Las leyes sexuales se suavizaron. En 1805 todavía el marido traicionado tenía derecho a matar a su esposa y al cómplice, aunque no a uno de ellos solamente, pero quince años más tarde el primer código penal rebajó el castigo de los adúlteros a una reclusión de hasta diez años fijada por el ofendido. A mediados de siglo, el adulterio del marido se tipificó como delito siempre que se perpetrase en el sagrado recinto del hogar. En este clima aperturista nació el proyecto de Ley de Divorcio de 1851 que pretendía paliar los abundantes casos de bigamia que venían produciéndose. Bígama involuntaria fue la heroína nacional Agustina de Aragón. Su primer marido desapareció en combate y seis años después apareció cuando ya ella había vuelto a casarse. La heroína resolvió el dilema salomónicamente, separándose del segundo para casarse con un tercero. Los tres eran militares, donde se manifiesta cuánto atraía a la valerosa aragonesa la vida castrense.
Los burdeles.
El siglo XIX, heredando un impulso de la época ilustrada, se convirtió en el gran siglo de los burdeles. En las grandes ciudades pululaban cortesanas de toda laya y condición. En Londres, una de cada quince mujeres ejercía el antiguo oficio y algunas de las casas de lenocinio se especializaban en flagelación, el acreditado y tradicional vicio inglés. Un gran conocedor del tema, hombre viajado y experimentado, señalaba las características esenciales de las putas según nacionalidades: las españolas eran cariñosas, generosas y espontáneas; las francesas, fascinantes y buenas conversadoras pero interesadas, superficiales y desvergonzadas; por el contrario, las inglesas le resultaban vulgares, degradadas y brutales.

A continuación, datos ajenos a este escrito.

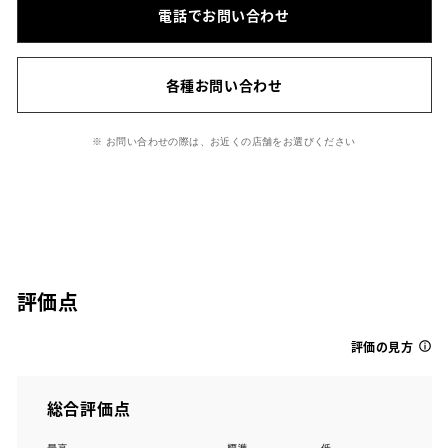
電話でお問い合わせ
各種お問い合わせ
※ お問い合わせの際は、お近くの店舗をお選びください
評価点
評価の見方
総合評価点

Las grandes cortesanas triunfaban internacionalmente y emparentaban con la aristocracia e incluso con la realeza. Por ejemplo, Lola Montes, de la que el rey Luis I de Baviera quedó prendado para siempre después de que le provocara «diez orgasmos en veinticuatro horas» y ello sin recurrir a los afrodisíacos con que la nueva farmacopea asistía los apetitos decumbentes, principalmente el fosfato de cinc, la yohimbina y la tradicional cantaridina.
Nuevas formas de seducción triunfaron sobre los escenarios, entre ellas el strip-tease, cuya primera representación se remonta a 1847, cuando una chica apellidada Odell se desnudó al compás de la música en el Teatro Americano de Nueva York.